How Cherie cashed in by acting for a ‘war criminal’: Blair’s wife represented Rwandan General accused of ordering massacres

Trading on his impeccable connections in order to earn millions of pounds, Blair soon discovered that life after Downing Street could be a dangerously grubby business.

So when dealing with corrupt governments and companies, he took care to try to distance himself from any public controversy.

Notably, he initally denied having dealings with Qatar — a corrupt dictatorship that supported extremist Muslim groups, suppressed freedom of the Press and was accused of offering bribes to win the FIFA football World Cup in 2022.cherie

In fact, the Qataris had hired Cherie. Amid some acrimony, she resigned from Matrix Chambers — where she worked as a barrister — after her husband ceased to be Prime Minister.

Like him, she’d established two charities — in her case, the Cherie Blair Foundation For Women and the Africa Justice Foundation — alongside a lucrative money- making venture.

With Omnia Strategy, her new commercial business, she then reinvented herself as a consultant advising Middle Eastern and African governments.

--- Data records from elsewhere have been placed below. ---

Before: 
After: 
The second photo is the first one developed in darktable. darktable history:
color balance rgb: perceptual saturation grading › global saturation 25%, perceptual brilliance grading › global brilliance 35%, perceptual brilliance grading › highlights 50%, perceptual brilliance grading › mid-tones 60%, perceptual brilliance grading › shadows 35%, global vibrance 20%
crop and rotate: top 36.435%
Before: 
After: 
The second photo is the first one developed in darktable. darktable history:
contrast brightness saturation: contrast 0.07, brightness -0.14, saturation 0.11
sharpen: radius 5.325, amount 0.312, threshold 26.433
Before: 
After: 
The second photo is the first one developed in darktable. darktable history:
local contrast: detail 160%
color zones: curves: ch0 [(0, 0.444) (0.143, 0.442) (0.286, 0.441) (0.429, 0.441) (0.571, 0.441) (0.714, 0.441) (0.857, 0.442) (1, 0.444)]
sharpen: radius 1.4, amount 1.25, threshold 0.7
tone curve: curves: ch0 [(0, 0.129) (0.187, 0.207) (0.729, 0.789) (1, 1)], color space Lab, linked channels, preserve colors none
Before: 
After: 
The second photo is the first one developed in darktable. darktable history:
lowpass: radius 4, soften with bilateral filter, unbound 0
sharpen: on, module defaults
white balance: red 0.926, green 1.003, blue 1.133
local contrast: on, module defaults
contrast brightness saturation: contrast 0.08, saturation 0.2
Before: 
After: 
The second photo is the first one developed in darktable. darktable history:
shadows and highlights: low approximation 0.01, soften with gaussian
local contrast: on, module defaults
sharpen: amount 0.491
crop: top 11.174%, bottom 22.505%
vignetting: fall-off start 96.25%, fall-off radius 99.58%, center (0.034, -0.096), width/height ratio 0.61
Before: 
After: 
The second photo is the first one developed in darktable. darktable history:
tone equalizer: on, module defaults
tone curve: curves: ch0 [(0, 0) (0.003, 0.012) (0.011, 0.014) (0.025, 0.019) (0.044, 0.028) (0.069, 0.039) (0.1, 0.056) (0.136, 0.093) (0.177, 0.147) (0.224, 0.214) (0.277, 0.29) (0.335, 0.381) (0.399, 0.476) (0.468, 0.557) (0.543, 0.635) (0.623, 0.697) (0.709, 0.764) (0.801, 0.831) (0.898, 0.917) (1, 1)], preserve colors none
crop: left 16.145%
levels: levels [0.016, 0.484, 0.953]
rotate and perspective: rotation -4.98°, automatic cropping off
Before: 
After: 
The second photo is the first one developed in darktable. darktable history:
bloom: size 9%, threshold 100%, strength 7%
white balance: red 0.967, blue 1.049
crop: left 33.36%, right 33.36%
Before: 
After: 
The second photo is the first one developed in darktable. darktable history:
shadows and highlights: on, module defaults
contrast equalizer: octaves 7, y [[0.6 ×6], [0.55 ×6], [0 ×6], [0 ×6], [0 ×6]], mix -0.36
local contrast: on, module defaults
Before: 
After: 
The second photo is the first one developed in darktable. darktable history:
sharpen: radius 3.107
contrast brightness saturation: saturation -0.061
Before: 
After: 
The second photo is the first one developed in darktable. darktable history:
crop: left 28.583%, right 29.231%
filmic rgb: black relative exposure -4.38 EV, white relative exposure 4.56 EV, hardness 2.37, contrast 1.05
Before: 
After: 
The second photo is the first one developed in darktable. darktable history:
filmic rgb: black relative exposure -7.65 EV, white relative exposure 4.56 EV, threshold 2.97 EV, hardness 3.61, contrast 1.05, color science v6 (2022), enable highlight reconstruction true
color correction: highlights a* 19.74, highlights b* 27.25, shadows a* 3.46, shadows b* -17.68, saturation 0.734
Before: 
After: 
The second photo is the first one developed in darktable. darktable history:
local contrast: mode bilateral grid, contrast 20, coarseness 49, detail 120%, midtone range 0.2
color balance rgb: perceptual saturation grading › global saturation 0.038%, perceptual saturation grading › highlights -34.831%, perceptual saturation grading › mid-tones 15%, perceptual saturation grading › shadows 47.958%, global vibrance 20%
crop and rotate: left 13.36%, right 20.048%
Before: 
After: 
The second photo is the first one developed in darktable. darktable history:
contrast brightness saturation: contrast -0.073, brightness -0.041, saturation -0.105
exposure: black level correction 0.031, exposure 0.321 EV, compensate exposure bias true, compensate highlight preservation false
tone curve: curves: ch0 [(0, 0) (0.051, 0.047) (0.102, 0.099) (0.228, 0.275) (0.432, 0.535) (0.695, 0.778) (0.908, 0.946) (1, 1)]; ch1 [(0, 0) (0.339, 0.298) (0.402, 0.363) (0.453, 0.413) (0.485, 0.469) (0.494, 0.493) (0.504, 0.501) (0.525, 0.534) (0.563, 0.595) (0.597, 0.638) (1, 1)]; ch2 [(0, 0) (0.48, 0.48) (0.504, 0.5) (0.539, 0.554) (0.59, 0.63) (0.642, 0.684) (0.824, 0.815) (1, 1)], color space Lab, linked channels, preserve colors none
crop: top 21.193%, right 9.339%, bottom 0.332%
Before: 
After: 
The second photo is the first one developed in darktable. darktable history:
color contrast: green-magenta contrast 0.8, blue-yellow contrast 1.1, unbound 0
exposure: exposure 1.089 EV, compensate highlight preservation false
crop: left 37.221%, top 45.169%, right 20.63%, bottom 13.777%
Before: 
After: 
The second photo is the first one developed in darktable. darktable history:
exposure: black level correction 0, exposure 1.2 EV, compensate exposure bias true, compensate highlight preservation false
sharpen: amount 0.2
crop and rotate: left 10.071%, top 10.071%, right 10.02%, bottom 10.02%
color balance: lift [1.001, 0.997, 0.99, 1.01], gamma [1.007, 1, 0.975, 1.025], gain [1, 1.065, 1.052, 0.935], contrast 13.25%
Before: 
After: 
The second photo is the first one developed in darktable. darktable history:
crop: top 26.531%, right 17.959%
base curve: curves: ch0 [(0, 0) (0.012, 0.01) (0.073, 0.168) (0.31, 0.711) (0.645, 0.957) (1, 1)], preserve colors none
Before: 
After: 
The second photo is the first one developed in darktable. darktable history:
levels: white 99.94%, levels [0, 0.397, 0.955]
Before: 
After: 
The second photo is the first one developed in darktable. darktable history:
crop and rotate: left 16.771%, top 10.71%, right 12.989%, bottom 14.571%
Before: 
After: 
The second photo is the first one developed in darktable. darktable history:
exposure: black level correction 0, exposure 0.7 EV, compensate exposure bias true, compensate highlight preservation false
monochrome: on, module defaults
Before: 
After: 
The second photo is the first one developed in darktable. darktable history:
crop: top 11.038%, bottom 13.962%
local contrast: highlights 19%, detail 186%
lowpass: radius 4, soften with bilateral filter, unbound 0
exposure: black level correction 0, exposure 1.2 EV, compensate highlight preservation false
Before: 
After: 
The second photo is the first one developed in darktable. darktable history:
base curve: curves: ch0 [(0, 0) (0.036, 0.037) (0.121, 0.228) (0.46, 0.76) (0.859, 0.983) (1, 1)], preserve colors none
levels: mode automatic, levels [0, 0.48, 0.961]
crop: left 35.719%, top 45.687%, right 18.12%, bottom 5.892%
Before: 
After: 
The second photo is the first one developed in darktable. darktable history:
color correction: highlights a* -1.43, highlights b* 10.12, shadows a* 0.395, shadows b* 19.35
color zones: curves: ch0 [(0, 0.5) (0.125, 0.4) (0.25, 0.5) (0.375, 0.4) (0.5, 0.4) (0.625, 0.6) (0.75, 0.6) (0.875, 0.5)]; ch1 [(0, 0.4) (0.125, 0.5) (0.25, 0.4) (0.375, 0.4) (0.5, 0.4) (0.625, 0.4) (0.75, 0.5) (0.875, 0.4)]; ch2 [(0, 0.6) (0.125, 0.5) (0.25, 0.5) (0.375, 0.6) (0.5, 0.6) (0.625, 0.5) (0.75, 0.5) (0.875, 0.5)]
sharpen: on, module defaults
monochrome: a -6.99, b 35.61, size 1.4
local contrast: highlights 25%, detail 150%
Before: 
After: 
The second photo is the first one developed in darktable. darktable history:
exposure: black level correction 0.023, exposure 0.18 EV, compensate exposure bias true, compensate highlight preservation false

Among those grateful for her help was Sheikha Mozah bint Nasser al-Missned, the wife of a Qatari royal.

In 2009, on her behalf, Cherie bombarded Hillary Clinton, then U.S. Secretary of State, with requests to engage in a woman-to-woman meeting to improve relations between the countries.

After an exchange of 19 emails, Clinton finally agreed.

Cherie was jubilant. ‘When I see what a difference you are making,’ she wrote unctuously to Clinton, ‘it reminds me why politics is too important to be left to the bad people.’

Making millions — for their charities or their swelling bank accounts — is a family business for the Blairs.

With her husband’s help, Cherie made it onto the Albanian payroll — an honour she shared with Alastair Campbell — for advice to prime minister Edi Rama.


Cherie also represented Rwandan General Karenzi Karake in court following his arrest for on international warrant for ‘war crimes against civilians.

One of the Blairs’ earliest clients was bagged in October 2007.

Cherie had been due to meet the President of Rwanda, Paul Kagame, who was widely accused of being a mass murderer, to discuss the creation of a justice ministry in his impoverished country.

But she didn’t show up to their planned dinner in London. Instead she explained she had an ‘emergency’. ‘I can’t come,’ she said, ‘but Tony says he’d happily join you.’

At the dinner, Blair set out his stall. ‘You are a man with a vision, a leader I’ve always admired,’ he told Kagame. ‘Now you need advisers to show you how to run a government, and I’m your man.’

Kagame agreed to welcome Blair’s team. In return, he was also introduced to the international circuit of leaders’ conferences across America and in Davos, where Blair presented him as Africa’s ‘Mr Clean’.

No one mentioned the continuing massacre of Hutus in the neighbouring Congo by militia dispatched by Kagame.

Nor did they refer to the systematic theft by Kagame’s armed forces of diamonds and gold from Congo.

The following year, Blair visited Kigali, the Rwandan capital, and was flown home on Kagame’s $30 million Bombardier BD-700 ‘Global Express’.

The cost of the round-trip flight? About £280,000. Rwanda’s 11 million people earn an average daily wage of £1.40.

By the time he returned to Kigali again in 2009, the country was in uproar. Any journalist or businessman who was critical of the government was being beaten up, and a UN investigation was due to report that the President was guilty of genocide in Congo.

Blair’s friend won the Rwanda election in 2010 — but the beheaded corpses of leaders of the small opposition party were found strewn about the countryside.

Blair ignored all this and hailed his protégé’s success.

And what of Cherie? Did she see the report sent to Blair by the U.S. Department of State in 2014, describing the murderous oppression in Rwanda? Did she follow the 2015 Congressional hearings in Washington, which denounced the murder of Kagame’s opponents?

That year, General Karenzi Karake, the head of Rwanda’s intelligence service, arrived at Heathrow on an official visit.

To his surprise, he was arrested on an international warrant for ‘war crimes against civilians’, issued in Spain.

To resist his extradition to Spain, he hired… Cherie Blair. She told the magistrate that Karake was ‘a hero in Rwanda and they want him home as soon as possible’.

Karake was released on bail of £1 million. Two months later, he was freed on a legal technicality before the charges could be heard, and flew home.

His opponents were shocked. But Cherie, like her husband, was hailed by Kagame as a hero.